First of all, to leave bias, I wanted to mathematically identify patients positive for the autoantibodies. I investigated it as a dichtomous variable. I applied the outlier criterion (P75+1.5IQR) to identify those “positive” for the autoantibodies. Also, I applied RCS regression (continuous).
I would also like to find a cut-off, above when the antibodies “start having an effect on prognosis” (I know it is not the most statistically correct approach). I know of ROC for calculating that, however this does not take censoring into account. Does it work with time dependent ROC analyses, like Heagerty proposed ? Or do I just simply look at the restricted cubic spline analysis and take the point where HR of 1 is crossed ?
Check out chapters 18 and 19 of Biostatistics for Biomedical Research on the risk modelling analysis alternative to your problem. So-called “cut points” will not reproduce and lose information contained in the data collected.

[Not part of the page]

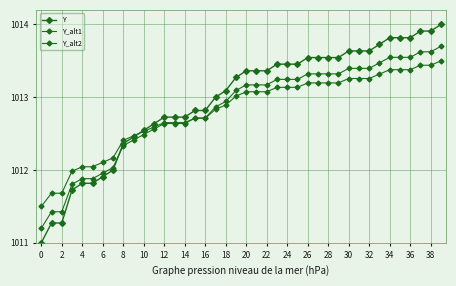

What is the difference between the maximum and minimum values in the Y_alt1 series?

2.5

I concur with the - treat a continuous variable as a continuous variable first approach. If you know other variables associated with the outcome post the disease then you need to find out if the biomarker adds value to them as a prognostic marker. You may then want to create a multivariable prediction model - the predictions then become your new “biomarker”.
However, I understand the need for cut-offs when clinical decisions need to be made. I talk first to the clinicians about what rate of false negatives and/or false positives they would accept. This, of course, depends on the consequences & side effects of treating or not treating. This may yield something like a minimum sensitivity which may be used to identify thresholds. You will need to use bootstrapping or the like to estimate with confidence intervals a threshold. I do this by finding the threshold for which, say, there is a 98.5% sensitivity in each bootstrapped sample. This would mean that my lower bound of any confidence interval for a threshold will have >98.5% sensitivity.
I think it’s dangerous to speak of cutoffs at the clinical decision point. Clinicians are used to looking at compromises when it comes to blood pressure, cholesterol, etc. Just because a marker is new doesn’t mean it should be treated differently than blood pressure. One way to understand that a cutoff should not be sought until possibly the very last second before the decision is made is that the cutoff mathematically must be a function of the continuous values of all the other risk factors. Another way to think about this is that if you push a cutoff on a biomarker you’ll need to measure more biomarkers to make up for the information loss.
Agree with this notion. As an example, in this design we minimized information loss by using continuous utility functions representing risk-benefit trade-offs used for decision-making. It is generally a good strategy to avoid dichotomization at the statistical estimation step, when calculating clinically relevant probabilities, and when accounting for trade-offs using utilities.